Turkey deploys 1,000 police at Greek border to stem push-back of migrants

Turkey deploys 1,000 police at Greek border to stem push-back of migrants

ANKARA-Reuters

AFP Photo

Turkey is deploying 1,000 special police forces along its border with Greece on March 5 to halt the pushback of migrants towards its territory, Interior Minister Süleyman Soylu said, adding that 164 migrants had been wounded by Greek authorities.

Soylu's comments come amid a war of words between Ankara and Athens after Turkey said it would no longer try to stop migrants from reaching Europe.

Since then, thousands of migrants have rushed to the Turkish border with Greece in hopes of crossing into Europe. Ankara has accused Greek authorities of shooting dead and injuring migrants near the border.

Speaking to reporters in the northwestern border province of Edirne, Soylu said Greek police had wounded the scores of migrants trying to cross the border.

"They wounded 164 people. They tried to push 4,900 people back to Turkey," he said. "We are deploying 1,000 special force police to the border system... to prevent the push-back."

Turkey, locked in a military conflict with Moscow and Damascus in northwest Syria, hosts 3.6 million Syrian refugees and has said it cannot handle more. It wants the EU to more forcefully back its efforts in Syria and deliver more funds to care for the nearly one million displaced there.

Human rights case over Greece's treatment of migrants

Soylu also said on March 4 that Turkey was preparing a case in the European Court of Human Rights over Greece's treatment of migrants, and added the EU has so far made no concrete offer to deal with thousands trying to enter the bloc.

Soylu said on private broadcaster CNN Türk that officials are "making preparations" to apply to the ECHR over Greece's interventions with the migrants.
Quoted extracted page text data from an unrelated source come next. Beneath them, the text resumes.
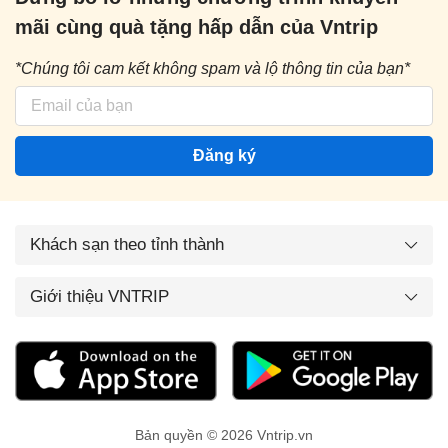
mãi cùng quà tặng hấp dẫn của Vntrip
*Chúng tôi cam kết không spam và lộ thông tin của bạn*
Đăng ký
Khách sạn theo tỉnh thành
Giới thiệu VNTRIP
Bản quyền © 2026 Vntrip.vn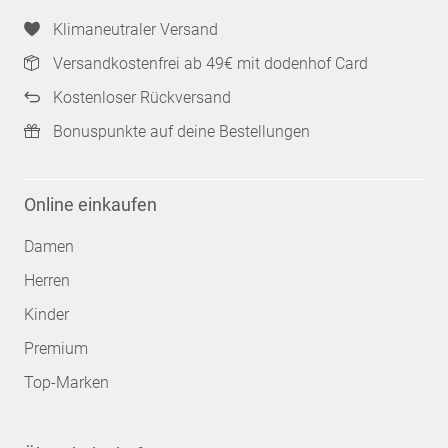
Klimaneutraler Versand
Versandkostenfrei ab 49€ mit dodenhof Card
Kostenloser Rückversand
Bonuspunkte auf deine Bestellungen
Online einkaufen
Damen
Herren
Kinder
Premium
Top-Marken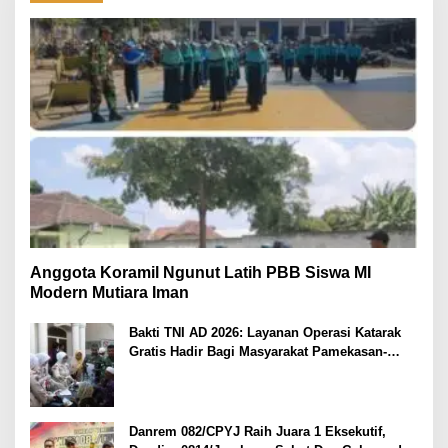
Anggota Koramil Ngunut Latih PBB Siswa MI
Modern Mutiara Iman
Bakti TNI AD 2026: Layanan Operasi Katarak
Gratis Hadir Bagi Masyarakat Pamekasan-
Madura.
Danrem 082/CPYJ Raih Juara 1 Eksekutif,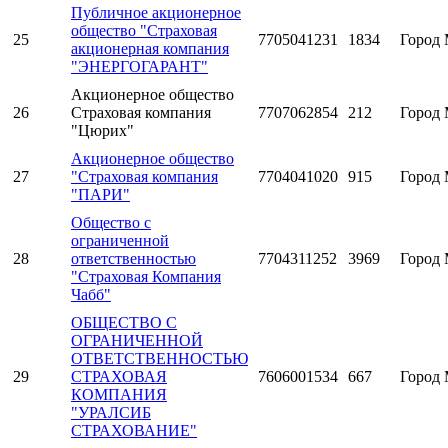
Публичное акционерное
общество "Страховая
25
7705041231
1834
Город 
акционерная компания
"ЭНЕРГОГАРАНТ"
Акционерное общество
26
Страховая компания
7707062854
212
Город 
"Цюрих"
Акционерное общество
27
"Страховая компания
7704041020
915
Город 
"ПАРИ"
Общество с
ограниченной
28
ответственностью
7704311252
3969
Город 
"Страховая Компания
Чабб"
ОБЩЕСТВО С
ОГРАНИЧЕННОЙ
ОТВЕТСТВЕННОСТЬЮ
29
СТРАХОВАЯ
7606001534
667
Город 
КОМПАНИЯ
"УРАЛСИБ
СТРАХОВАНИЕ"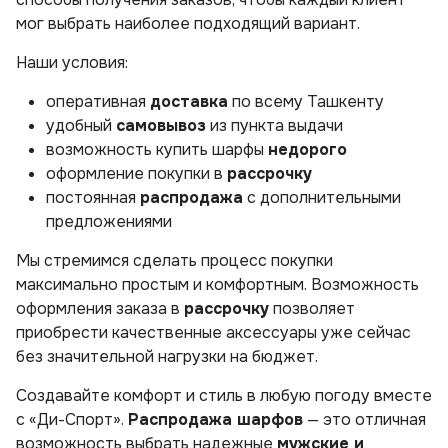
мог выбрать наиболее подходящий вариант.
Наши условия:
оперативная
доставка
по всему Ташкенту
удобный
самовывоз
из пункта выдачи
возможность купить шарфы
недорого
оформление покупки в
рассрочку
постоянная
распродажа
с дополнительными
предложениями
Мы стремимся сделать процесс покупки
максимально простым и комфортным. Возможность
оформления заказа в
рассрочку
позволяет
приобрести качественные аксессуары уже сейчас
без значительной нагрузки на бюджет.
Создавайте комфорт и стиль в любую погоду вместе
с «Ди-Спорт».
Распродажа шарфов
— это отличная
возможность выбрать надежные
мужские и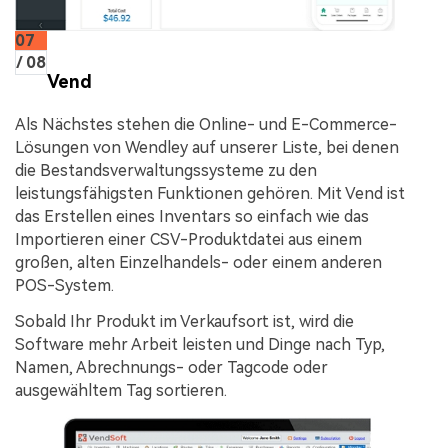
07
/ 08
Vend
Als Nächstes stehen die Online- und E-Commerce-
Lösungen von Wendley auf unserer Liste, bei denen
die Bestandsverwaltungssysteme zu den
leistungsfähigsten Funktionen gehören. Mit Vend ist
das Erstellen eines Inventars so einfach wie das
Importieren einer CSV-Produktdatei aus einem
großen, alten Einzelhandels- oder einem anderen
POS-System.
Sobald Ihr Produkt im Verkaufsort ist, wird die
Software mehr Arbeit leisten und Dinge nach Typ,
Namen, Abrechnungs- oder Tagcode oder
ausgewähltem Tag sortieren.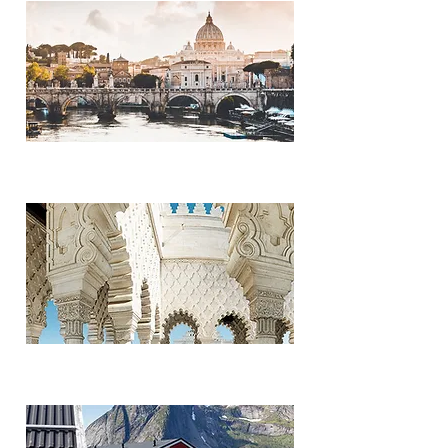
Italia
Marruecos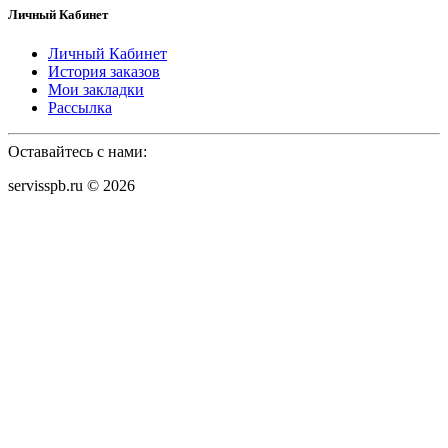
Личный Кабинет
Личный Кабинет
История заказов
Мои закладки
Рассылка
Оставайтесь с нами:
servisspb.ru © 2026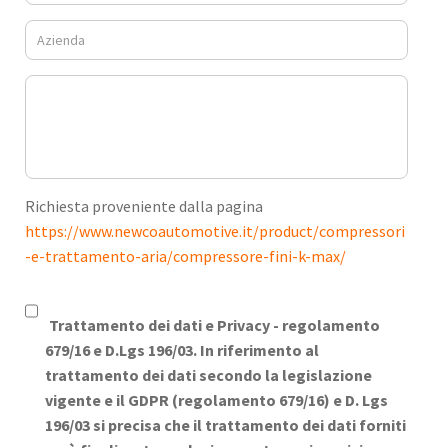
Richiesta proveniente dalla pagina
https://www.newcoautomotive.it/product/compressori
-e-trattamento-aria/compressore-fini-k-max/
Trattamento dei dati e Privacy -
regolamento
679/16 e D.Lgs 196/03. In riferimento al
trattamento dei dati secondo la legislazione
vigente e il GDPR (regolamento 679/16) e D. Lgs
196/03 si precisa che il trattamento dei dati forniti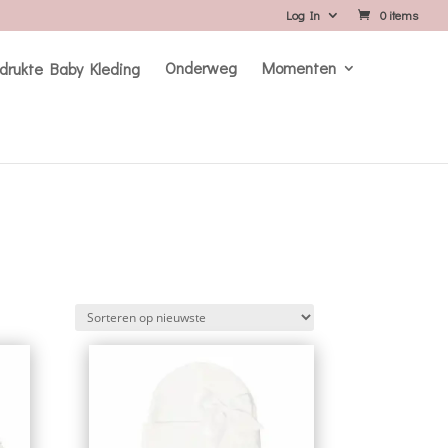
Log In
0 items
Onderweg
Momenten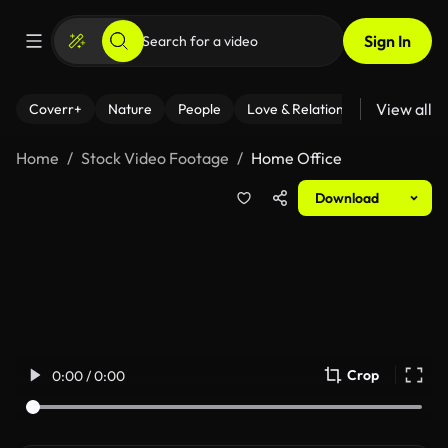
Sign In
View all
Coverr+
Nature
People
Love & Relationships
Fitness
Home
Stock Video Footage
Home Office
Download
Crop
0:00 / 0:00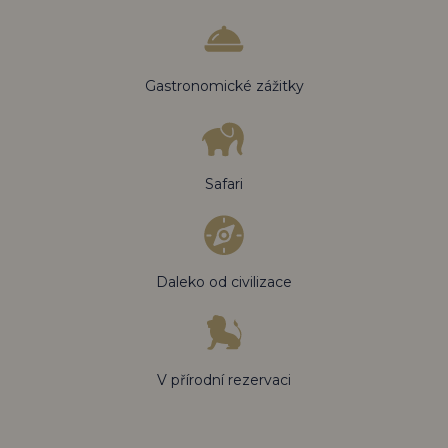
Gastronomické zážitky
Safari
Daleko od civilizace
V přírodní rezervaci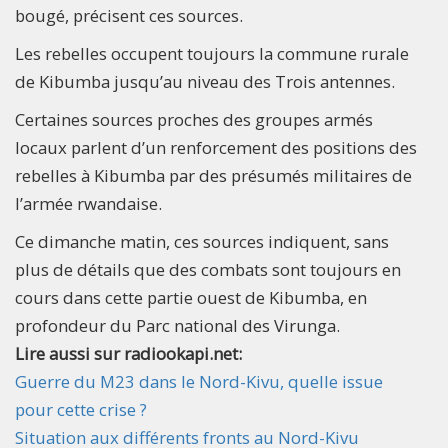
bougé, précisent ces sources.
Les rebelles occupent toujours la commune rurale
de Kibumba jusqu’au niveau des Trois antennes.
Certaines sources proches des groupes armés
locaux parlent d’un renforcement des positions des
rebelles à Kibumba par des présumés militaires de
l’armée rwandaise.
Ce dimanche matin, ces sources indiquent, sans
plus de détails que des combats sont toujours en
cours dans cette partie ouest de Kibumba, en
profondeur du Parc national des Virunga.
Lire aussi sur radiookapi.net:
Guerre du M23 dans le Nord-Kivu, quelle issue
pour cette crise ?
Situation aux différents fronts au Nord-Kivu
The families of two people who died have authorized Ankara to do so.

He said that more than 135,000 people had so far passed from Turkey's border province of Edirne into Greece since late last week, citing what he called daily police observation.

 

Turkish President Recep Tayyip Erdoğan met European Council President Charles Michel on March 4 as hundreds of Turkey-based migrants again tried to cross into Greece, prompting riot police on both sides of the border to fire tear gas and trade blame.

İbrahim Kalın, Turkey's presidential spokesman, told reporters in Ankara that Michel made "no concrete proposition" on migrants to the EU in talks with Erdoğan but added: "We hope they somehow formulate this plan soon and get it to us so we can quickly realize it in the event we reach agreement."

He said Turkey does not consider its decision to encourage migrants to cross over into the EU as "political blackmail" as some European officials have said.

"It is a double standard that the European Union can mobilize hundreds of millions of euros to Greece within days, but uses bureaucracy as an excuse when it comes to Turkey," Kalın added.